[YOUR OBJECTIVE]: Would you filter these records and copy every line that has the word "Summary"?

*** Opening SOURCE DATA ***

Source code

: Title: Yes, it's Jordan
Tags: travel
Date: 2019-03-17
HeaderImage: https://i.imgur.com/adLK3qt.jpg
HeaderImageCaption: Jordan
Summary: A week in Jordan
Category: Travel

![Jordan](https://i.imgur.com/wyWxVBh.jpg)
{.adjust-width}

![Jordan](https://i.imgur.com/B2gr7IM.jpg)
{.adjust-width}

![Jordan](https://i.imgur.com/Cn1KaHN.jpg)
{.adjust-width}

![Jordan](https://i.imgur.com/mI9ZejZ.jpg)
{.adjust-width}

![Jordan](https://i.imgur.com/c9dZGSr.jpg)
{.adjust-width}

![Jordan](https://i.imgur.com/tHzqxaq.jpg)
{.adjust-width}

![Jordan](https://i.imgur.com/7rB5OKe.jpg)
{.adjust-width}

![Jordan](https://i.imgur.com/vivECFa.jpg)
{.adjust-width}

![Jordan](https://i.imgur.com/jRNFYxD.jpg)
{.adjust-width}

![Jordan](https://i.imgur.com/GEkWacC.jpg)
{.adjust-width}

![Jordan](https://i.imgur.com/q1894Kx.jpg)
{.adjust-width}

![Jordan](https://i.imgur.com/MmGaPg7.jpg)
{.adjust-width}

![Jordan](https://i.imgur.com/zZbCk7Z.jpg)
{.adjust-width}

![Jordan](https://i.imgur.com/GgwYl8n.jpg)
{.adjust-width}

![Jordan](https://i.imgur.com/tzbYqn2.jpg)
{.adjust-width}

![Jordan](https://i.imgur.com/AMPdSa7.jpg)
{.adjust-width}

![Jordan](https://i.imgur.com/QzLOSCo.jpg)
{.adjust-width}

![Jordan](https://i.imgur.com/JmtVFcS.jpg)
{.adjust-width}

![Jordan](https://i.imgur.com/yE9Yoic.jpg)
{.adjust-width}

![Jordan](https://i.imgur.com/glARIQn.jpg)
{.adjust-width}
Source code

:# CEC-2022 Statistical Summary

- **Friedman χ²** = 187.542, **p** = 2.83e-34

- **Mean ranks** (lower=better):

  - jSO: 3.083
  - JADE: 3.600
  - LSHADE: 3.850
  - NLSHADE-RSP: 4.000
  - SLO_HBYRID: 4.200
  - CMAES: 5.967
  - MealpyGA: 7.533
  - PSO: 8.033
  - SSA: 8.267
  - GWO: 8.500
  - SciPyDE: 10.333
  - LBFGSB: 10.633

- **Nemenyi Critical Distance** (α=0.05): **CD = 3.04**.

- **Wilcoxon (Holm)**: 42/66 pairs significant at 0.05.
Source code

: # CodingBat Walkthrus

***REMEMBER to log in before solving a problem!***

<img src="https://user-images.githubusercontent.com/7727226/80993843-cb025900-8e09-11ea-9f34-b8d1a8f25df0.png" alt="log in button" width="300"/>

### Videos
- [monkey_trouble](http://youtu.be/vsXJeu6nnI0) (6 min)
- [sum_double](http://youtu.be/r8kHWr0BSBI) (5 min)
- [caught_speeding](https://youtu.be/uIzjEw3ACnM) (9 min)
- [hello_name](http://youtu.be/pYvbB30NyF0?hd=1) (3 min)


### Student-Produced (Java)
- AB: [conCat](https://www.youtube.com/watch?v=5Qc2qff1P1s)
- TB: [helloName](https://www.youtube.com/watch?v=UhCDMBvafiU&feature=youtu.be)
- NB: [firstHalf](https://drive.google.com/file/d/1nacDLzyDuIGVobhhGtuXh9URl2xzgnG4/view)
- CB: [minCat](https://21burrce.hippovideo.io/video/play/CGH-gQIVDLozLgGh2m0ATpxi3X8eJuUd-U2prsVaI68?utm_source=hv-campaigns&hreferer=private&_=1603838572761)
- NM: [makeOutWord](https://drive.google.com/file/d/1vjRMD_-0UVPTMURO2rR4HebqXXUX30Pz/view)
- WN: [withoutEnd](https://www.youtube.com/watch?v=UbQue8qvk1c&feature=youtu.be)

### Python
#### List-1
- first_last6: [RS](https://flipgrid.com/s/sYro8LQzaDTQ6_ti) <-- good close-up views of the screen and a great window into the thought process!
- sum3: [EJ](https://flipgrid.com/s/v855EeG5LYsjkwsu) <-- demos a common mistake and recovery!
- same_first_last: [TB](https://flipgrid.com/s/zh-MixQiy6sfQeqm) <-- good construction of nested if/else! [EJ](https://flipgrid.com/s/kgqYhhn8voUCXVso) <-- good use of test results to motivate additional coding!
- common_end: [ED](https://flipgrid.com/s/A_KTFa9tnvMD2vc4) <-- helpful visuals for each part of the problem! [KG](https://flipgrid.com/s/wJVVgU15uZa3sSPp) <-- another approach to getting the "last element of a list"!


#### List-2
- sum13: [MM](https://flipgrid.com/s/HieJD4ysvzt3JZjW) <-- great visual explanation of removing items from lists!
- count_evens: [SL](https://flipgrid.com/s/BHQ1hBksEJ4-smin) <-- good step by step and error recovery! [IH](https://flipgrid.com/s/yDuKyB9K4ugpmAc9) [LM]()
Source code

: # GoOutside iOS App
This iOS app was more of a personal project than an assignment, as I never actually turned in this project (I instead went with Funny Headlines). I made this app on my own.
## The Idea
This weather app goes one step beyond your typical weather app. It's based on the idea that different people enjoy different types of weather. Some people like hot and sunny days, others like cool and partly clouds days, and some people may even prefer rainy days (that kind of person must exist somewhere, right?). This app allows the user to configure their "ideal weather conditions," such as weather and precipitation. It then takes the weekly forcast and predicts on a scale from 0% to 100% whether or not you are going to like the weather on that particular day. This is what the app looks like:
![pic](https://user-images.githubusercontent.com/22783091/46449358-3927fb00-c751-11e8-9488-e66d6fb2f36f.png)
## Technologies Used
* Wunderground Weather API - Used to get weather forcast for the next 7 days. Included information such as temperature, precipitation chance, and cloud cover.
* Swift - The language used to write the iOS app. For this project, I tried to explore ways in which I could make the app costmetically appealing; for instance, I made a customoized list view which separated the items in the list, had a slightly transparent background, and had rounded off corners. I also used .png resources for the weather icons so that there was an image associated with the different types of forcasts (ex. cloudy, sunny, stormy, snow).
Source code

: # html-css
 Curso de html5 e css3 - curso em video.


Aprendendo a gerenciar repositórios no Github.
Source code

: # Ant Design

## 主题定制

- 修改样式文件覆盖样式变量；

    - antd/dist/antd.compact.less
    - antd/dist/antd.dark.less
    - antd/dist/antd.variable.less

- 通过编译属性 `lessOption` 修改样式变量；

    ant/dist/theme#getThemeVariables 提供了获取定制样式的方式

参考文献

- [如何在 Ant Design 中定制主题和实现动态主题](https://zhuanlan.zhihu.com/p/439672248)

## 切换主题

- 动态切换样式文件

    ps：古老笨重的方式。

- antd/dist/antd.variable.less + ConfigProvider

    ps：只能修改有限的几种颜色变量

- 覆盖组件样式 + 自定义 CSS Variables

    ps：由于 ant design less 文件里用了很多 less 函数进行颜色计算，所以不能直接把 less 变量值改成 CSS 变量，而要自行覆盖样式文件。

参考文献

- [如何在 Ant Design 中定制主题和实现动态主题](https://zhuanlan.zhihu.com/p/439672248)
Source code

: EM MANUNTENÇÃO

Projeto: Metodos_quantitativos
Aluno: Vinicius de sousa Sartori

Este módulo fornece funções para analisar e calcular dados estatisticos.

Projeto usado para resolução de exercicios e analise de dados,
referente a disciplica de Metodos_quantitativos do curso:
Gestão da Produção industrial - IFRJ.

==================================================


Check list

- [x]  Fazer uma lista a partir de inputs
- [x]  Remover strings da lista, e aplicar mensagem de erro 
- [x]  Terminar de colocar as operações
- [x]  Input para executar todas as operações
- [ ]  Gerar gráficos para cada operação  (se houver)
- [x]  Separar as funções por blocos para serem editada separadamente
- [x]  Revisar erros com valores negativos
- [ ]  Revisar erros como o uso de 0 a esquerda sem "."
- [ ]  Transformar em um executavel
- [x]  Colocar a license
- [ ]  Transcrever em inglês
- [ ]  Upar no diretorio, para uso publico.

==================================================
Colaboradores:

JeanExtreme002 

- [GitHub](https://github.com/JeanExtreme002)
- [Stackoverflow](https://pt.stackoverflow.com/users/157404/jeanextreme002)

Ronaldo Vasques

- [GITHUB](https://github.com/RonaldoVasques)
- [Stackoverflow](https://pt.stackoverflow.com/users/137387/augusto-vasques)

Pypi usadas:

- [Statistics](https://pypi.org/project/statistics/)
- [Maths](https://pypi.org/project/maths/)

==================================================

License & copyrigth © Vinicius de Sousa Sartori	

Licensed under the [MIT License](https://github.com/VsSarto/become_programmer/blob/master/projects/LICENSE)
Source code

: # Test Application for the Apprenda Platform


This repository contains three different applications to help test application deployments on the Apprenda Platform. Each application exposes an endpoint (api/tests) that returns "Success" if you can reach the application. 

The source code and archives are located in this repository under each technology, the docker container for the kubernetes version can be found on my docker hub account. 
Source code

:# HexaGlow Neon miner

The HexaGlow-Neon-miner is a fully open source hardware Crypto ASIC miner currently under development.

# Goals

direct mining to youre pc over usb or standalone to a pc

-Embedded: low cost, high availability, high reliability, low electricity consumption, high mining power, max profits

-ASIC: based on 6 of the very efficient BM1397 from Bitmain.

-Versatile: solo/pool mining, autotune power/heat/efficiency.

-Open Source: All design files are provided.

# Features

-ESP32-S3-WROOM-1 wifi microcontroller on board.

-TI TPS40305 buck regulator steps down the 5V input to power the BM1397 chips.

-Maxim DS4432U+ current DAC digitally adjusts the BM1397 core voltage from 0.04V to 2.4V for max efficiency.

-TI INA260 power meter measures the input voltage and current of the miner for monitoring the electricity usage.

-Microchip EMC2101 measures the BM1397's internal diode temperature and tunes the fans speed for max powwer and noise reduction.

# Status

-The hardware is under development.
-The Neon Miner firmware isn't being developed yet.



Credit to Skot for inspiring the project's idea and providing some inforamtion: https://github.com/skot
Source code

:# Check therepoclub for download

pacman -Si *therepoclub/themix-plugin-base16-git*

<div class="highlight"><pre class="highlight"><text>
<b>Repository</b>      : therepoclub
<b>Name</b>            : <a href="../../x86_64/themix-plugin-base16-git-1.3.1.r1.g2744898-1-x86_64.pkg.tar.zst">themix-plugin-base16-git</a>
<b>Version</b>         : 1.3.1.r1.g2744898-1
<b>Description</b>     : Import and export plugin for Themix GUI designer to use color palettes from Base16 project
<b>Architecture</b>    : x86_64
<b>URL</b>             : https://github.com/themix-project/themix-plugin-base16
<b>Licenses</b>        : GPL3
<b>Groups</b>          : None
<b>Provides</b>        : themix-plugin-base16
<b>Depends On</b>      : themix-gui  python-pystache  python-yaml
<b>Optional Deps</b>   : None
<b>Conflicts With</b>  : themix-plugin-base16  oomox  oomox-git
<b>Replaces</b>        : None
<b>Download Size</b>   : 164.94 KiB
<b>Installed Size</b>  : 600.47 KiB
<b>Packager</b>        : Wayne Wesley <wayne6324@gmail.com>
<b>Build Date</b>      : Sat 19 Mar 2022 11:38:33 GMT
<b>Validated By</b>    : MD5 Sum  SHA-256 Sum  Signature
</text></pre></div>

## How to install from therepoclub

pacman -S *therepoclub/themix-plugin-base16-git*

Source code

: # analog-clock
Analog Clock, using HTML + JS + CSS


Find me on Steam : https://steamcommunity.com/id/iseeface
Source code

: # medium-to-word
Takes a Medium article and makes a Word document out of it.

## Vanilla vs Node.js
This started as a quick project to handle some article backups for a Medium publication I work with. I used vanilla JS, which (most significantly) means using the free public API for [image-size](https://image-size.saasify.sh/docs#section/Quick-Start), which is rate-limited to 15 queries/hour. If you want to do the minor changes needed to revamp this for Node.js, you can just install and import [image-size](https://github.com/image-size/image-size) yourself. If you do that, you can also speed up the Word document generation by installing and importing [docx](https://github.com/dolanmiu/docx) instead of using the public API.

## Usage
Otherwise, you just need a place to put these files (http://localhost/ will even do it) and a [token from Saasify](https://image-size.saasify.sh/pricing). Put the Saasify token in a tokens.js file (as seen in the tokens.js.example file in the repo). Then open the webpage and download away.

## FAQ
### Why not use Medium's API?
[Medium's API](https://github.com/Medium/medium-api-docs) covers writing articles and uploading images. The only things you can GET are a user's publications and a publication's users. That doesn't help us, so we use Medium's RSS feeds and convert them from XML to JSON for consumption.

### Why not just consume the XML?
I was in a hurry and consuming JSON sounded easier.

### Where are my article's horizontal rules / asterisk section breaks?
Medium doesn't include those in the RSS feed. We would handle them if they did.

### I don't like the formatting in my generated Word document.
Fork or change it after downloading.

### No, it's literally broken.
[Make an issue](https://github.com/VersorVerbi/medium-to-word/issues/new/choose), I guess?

*** Closing SOURCE DATA ***

[WRITTEN SOLUTION]:
Summary: A week in Jordan
:# CEC-2022 Statistical Summary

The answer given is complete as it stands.